# 92s



## Biathlete (May 10, 2010)

So I just got my first handgun, the beretta 92S a bit of an older gun but nonetheless i think a good one to start. I haven't had the chance to check the local gun shops but knowing Canada we don't have much in stock, so I was wondering if anyone could refer me a good online shop for berretta clips and holsters.

that being said can the newer 92FS clips fit in my older 92S i know they're almost the same but if you look the release is in a different position so i dont know if they're compatible. 

THANKS!


----------



## DJ Niner (Oct 3, 2006)

You are correct in assuming that the newer M9 or 92F mags will not work, unless they have the lower right-rear edge cutout notch in the same spot as your original 92S mags.

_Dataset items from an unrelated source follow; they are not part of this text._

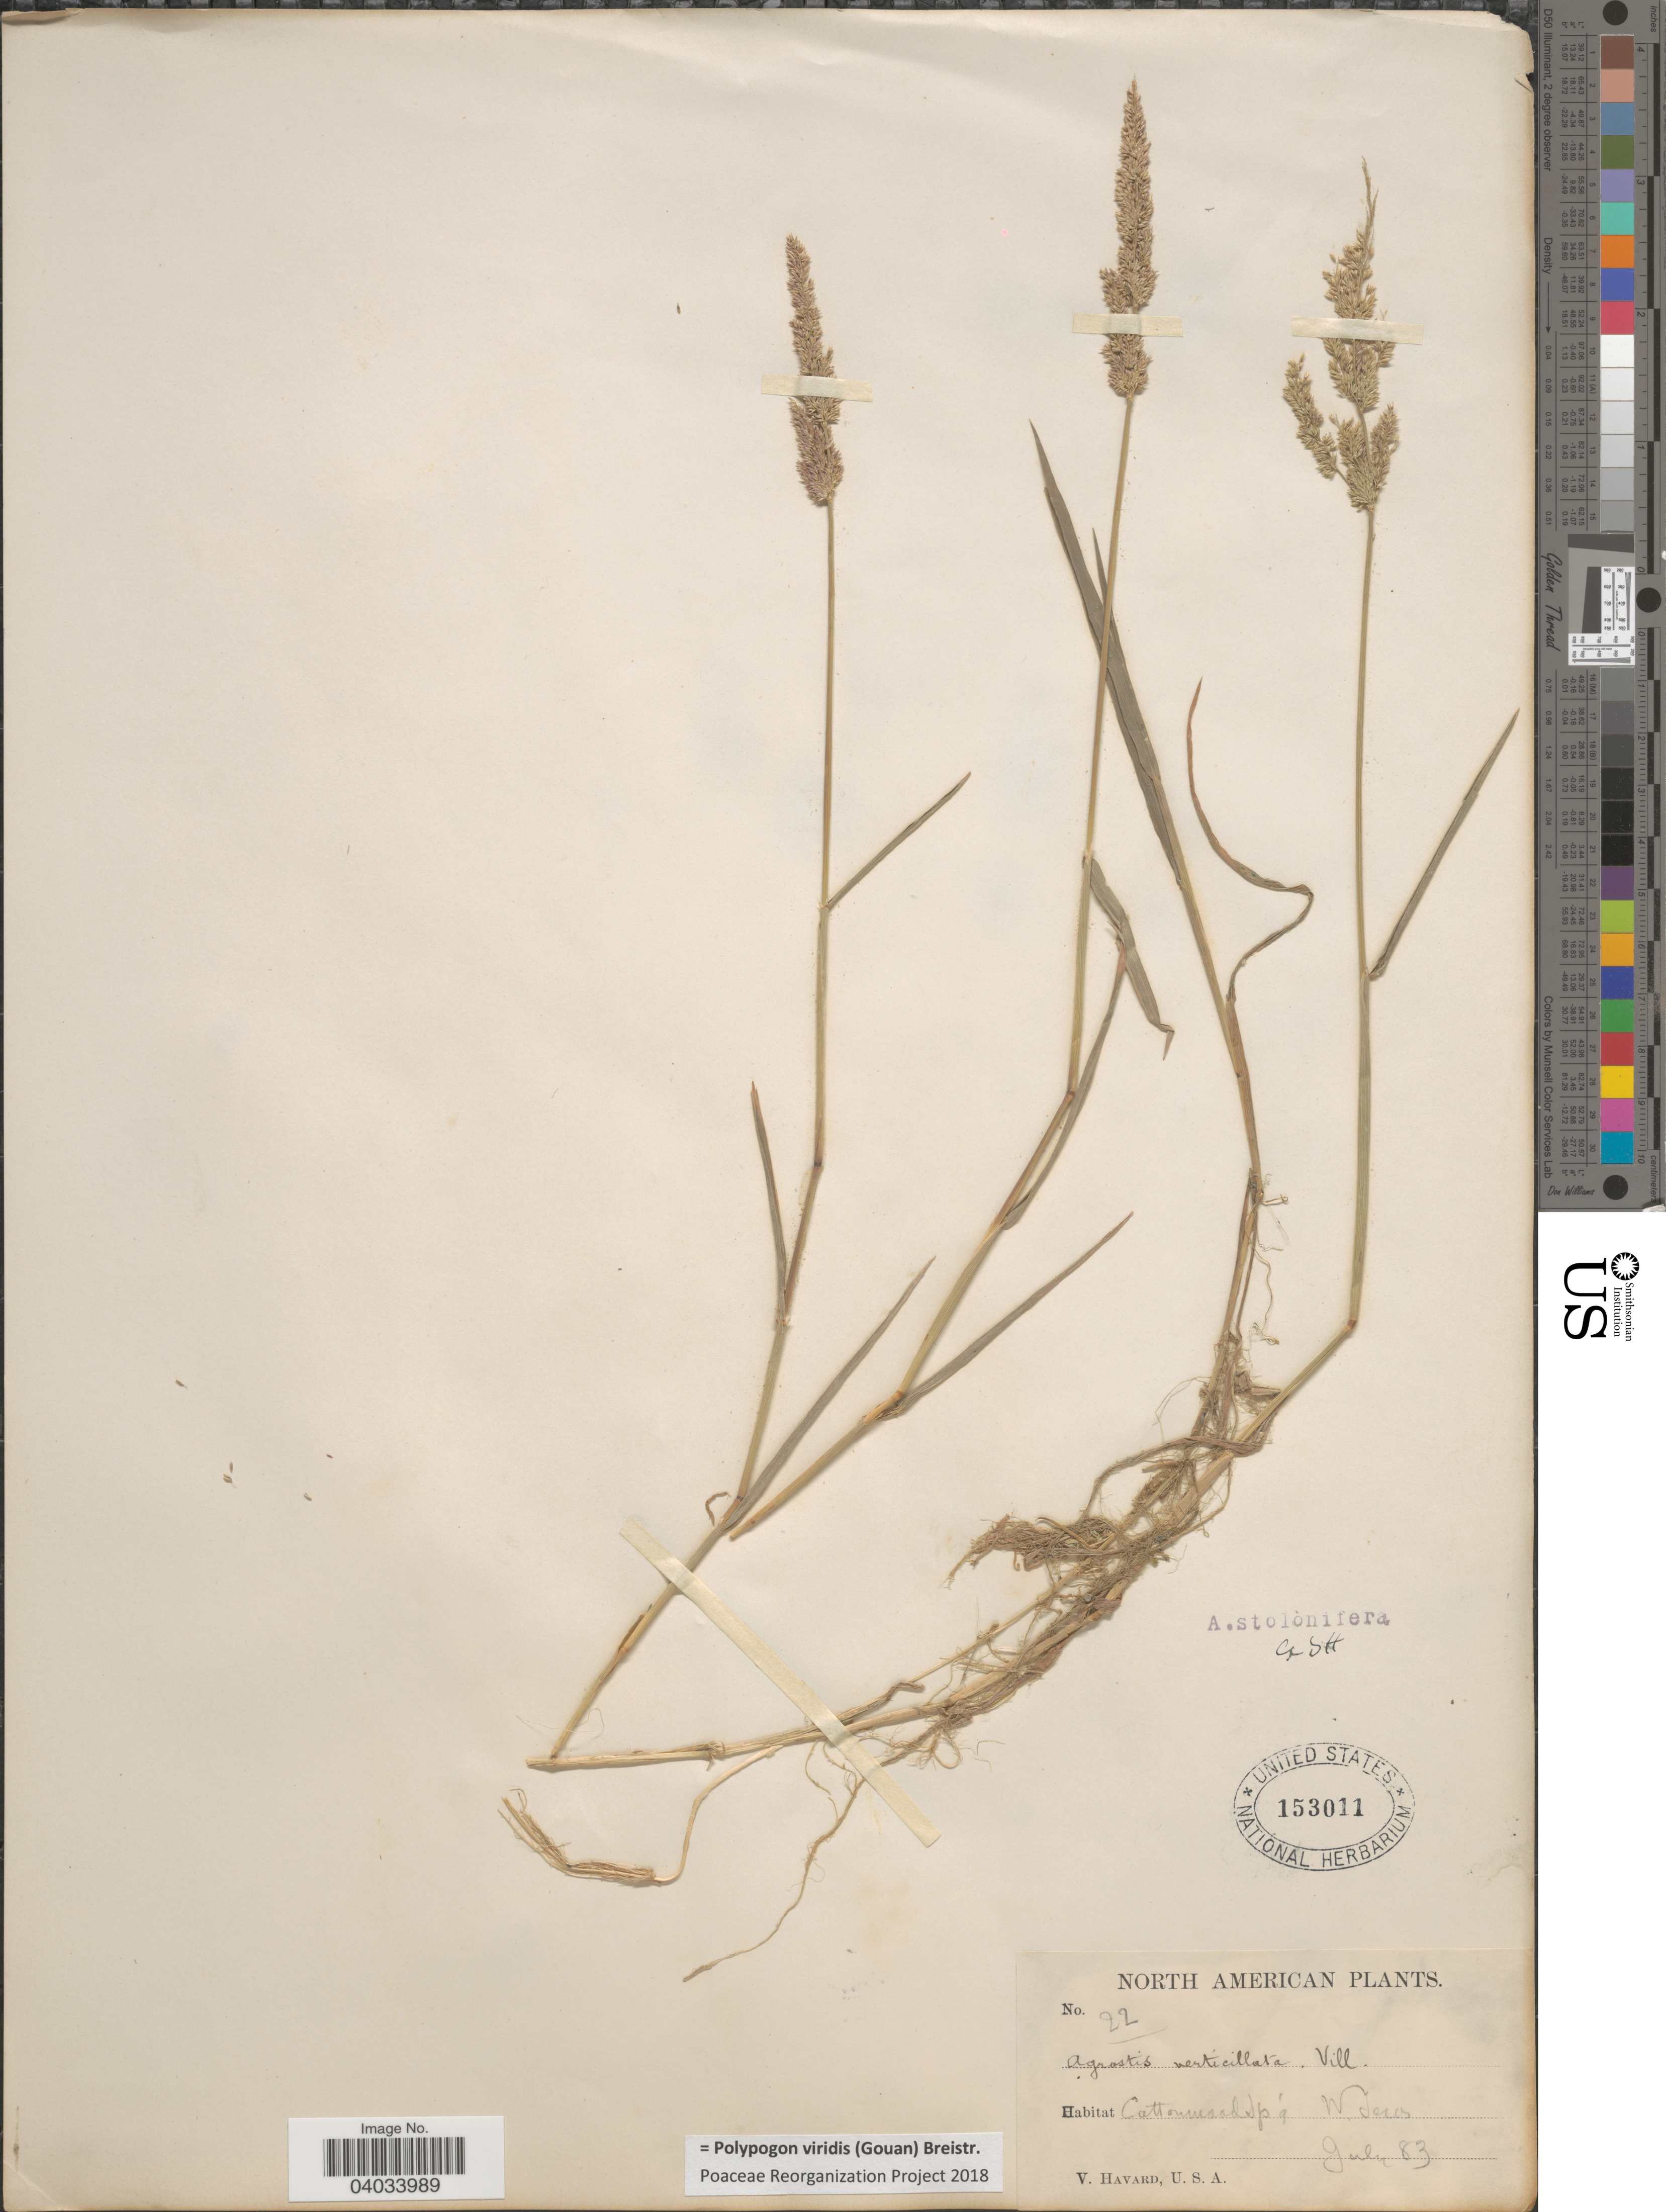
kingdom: Plantae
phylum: Tracheophyta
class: Liliopsida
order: Poales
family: Poaceae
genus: Polypogon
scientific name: Polypogon viridis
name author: (Gouan) Breistroffer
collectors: V. Havard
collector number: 22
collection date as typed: Transcribed d/m/y: /7/83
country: United States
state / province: Texas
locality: Cottonwood Sp'g W. Texas.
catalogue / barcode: US 153011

Way back when I owned a 92F, seems to me some of the Italian-made Beretta mags had the 92S notch as well as the 92F ambi-notches, and would work in both guns. Here is an example:

*** SPECIAL OFFER *** 
Beretta 92F 9mm 15rd Italian MDS Mag New Factory

But I didn't see any other Beretta 92 mags on CDNN's mag page that showed that lower notch cutout, even a few that indicated they were Italian-made (CDNN's Beretta magazine page):

Beretta Mags

I would not depend on an Internet sales site photo being accurate, either. You'll have to specifically ask about compatibility when you order mags, or find them locally and compare them with your existing mag. And personally, I wouldn't count on a minimum-wage non-gunny-person phone-order-taker to be able to tell the difference; they'd probably tell you they are ALL compatible just to make the sale, and let you deal with the problem when it shows up and doesn't work. Yeah, I know, I'm cynical, but not without good reason. :mrgreen: 
I saw some recent import 92S used guns at the local Gander Mountain store a couple of weeks ago, and I remember thinking there would be a lot of people running into this potential problem in the future.

Those older Beretta 92s guns are actually pretty smooth, action-wise, and should be good shooters. Good luck with yours!


----------